WHAT THIS TASK INVOLVES: Continue the numbered passage on record-keeping requirements for producers, which comes first below, picking up after its last item.

EXERCISE PASSAGE:

3. The records must be cross-indexed by model's real name, any stage names, any dates of publication, any dates of recording, title of product or production, and URL. Use three year old footage in a new DVD? You get to dig back through your compliance records and update your cross-indexes.

4. The records must be SEPARATE from your normal day-to-day business records. That is, you have to keep this stuff for the ordinary course of your business, and THEN you must keep a SEPARATE copy for the government.

5. You must publish the REAL name and address of the person who holds the records on each copy of your product -- DVD, mag, or book -- AND on EVERY PAGE of your website (a "click here for 2257 info" link is *not* acceptable).

6. This person must be available at least 20 hours a week, 52 weeks a year, for unannounced visits from the FBI, who may rifle through your records (and copy any or all of them, to dig through at their pleasure) looking for violations without a warrant or any cause at all, probable or not.

7. Violation of any of this can land you in prison, even if your models are not under the age of 18. You can do years in prison and pay thousands in fines if the only thing wrong is that you screwed up the cross-indexing.

EXCERPTED DATA:
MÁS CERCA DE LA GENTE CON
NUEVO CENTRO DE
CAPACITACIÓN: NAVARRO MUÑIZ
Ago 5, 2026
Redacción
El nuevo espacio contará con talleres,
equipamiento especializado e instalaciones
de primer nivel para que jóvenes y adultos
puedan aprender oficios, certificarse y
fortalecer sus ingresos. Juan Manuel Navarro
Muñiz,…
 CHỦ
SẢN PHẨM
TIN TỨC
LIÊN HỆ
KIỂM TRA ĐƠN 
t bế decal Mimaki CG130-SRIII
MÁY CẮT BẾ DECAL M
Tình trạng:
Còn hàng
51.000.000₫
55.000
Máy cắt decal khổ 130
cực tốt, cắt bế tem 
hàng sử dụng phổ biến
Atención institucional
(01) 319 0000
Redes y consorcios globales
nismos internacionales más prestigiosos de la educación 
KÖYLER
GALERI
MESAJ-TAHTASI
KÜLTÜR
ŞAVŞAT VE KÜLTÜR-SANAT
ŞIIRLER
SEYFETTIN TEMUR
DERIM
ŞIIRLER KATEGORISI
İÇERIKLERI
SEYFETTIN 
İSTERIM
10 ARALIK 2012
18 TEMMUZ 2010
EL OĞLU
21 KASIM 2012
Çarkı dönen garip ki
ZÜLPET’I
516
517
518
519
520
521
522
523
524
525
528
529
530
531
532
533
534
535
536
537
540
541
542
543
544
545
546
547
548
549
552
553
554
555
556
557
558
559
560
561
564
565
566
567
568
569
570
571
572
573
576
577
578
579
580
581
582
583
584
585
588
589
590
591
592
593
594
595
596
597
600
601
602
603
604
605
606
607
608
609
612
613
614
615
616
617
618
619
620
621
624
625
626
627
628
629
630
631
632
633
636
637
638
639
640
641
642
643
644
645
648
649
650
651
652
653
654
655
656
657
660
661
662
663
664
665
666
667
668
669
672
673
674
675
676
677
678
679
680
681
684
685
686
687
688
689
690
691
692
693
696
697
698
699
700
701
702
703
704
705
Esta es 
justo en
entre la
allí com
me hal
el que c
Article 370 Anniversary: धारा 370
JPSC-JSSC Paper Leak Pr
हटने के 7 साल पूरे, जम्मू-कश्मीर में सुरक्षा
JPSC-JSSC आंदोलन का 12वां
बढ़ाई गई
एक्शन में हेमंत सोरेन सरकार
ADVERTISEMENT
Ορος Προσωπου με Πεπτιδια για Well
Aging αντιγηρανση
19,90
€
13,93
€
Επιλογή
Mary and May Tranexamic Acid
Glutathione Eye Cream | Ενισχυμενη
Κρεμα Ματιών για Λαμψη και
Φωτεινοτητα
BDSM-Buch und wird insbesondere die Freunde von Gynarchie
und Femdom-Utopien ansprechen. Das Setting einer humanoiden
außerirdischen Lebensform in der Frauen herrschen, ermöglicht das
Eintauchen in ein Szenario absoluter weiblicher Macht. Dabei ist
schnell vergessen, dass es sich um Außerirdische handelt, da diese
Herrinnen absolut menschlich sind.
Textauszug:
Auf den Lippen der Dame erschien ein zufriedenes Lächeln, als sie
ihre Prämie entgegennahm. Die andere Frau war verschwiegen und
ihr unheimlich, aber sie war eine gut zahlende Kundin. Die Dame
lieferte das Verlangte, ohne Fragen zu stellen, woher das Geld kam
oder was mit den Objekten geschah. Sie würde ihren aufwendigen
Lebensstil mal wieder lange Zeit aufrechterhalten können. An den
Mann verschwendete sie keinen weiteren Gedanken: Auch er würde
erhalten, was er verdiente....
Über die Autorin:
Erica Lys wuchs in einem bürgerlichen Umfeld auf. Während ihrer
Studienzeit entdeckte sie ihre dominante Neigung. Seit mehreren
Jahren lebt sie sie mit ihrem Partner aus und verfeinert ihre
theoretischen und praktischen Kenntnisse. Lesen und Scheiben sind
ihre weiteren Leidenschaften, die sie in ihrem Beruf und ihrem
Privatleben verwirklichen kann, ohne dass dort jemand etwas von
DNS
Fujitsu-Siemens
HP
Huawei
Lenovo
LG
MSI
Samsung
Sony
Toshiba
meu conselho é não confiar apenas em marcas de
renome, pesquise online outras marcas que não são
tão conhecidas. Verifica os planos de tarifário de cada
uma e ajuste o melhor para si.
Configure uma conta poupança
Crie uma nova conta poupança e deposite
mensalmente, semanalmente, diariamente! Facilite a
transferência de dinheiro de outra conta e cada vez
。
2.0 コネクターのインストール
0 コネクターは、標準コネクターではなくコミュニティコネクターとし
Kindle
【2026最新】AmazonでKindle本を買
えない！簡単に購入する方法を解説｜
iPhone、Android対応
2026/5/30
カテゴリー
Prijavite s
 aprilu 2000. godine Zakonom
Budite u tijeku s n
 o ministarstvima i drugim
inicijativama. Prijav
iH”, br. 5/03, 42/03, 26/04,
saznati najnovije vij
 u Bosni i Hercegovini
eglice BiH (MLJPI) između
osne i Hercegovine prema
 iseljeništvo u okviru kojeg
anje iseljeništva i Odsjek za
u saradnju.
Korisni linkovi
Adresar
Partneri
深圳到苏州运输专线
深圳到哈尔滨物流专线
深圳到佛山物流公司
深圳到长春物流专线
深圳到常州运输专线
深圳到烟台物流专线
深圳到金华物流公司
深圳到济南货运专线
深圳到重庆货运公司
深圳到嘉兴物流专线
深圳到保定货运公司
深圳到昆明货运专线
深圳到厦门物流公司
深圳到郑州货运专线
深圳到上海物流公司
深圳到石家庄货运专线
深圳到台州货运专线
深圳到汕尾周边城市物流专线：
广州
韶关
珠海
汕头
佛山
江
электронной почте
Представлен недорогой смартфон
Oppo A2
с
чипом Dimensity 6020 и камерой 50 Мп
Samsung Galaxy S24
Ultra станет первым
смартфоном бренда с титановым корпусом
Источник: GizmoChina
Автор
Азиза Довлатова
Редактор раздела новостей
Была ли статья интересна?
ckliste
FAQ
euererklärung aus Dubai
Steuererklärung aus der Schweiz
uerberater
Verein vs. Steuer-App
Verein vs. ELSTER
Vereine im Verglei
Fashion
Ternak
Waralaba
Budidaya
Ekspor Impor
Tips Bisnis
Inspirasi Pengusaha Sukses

SOLVED PROBLEM:
8. If you sub-license or sell your content (such as your website's affiliates), you have to give un-redacted copies of your records to the person you sell/give the content to. Are you a DVD producer who posts your movies on HotMovies? HotMovies gets a copy of your records, complete with the model's real name and address. The model doesn't get any right to opt out, either; if they can also turn around and sell or sub-license your content, THEIR licensees get your model's information, and YOU can't do anything about it, and you have no control over who it all goes to!

9. If you receive sub-licensed or sold content, you likewise have to keep a complete set of records. It is *not* sufficient to simply keep track of where your content came from so the FBI can back-track. You have to have your own independent, complete set of records, all lined up, cross-indexed and separated from your daily business records, and ready for inspection whenever the FBI decides to materialize.

10. You are required to keep records even if you go out of business, be available for FBI inspection 20 business-time hours per week even if you go on vacation or operate out of your home.

11. In addition to "actual sexually-explicit conduct" (which is poorly defined and can cover Hollywood movies but for some reason does not) and "simulated sexually-explicit conduct," they also cover "actual sadomasochistic conduct," which is not defined. The regulations don't mention the corresponding (but must also exist, and is likewise not defined) "simulated sadomasochistic conduct." The best we in the adult industry can figure out, "actual sadomasochistic conduct" really hurts.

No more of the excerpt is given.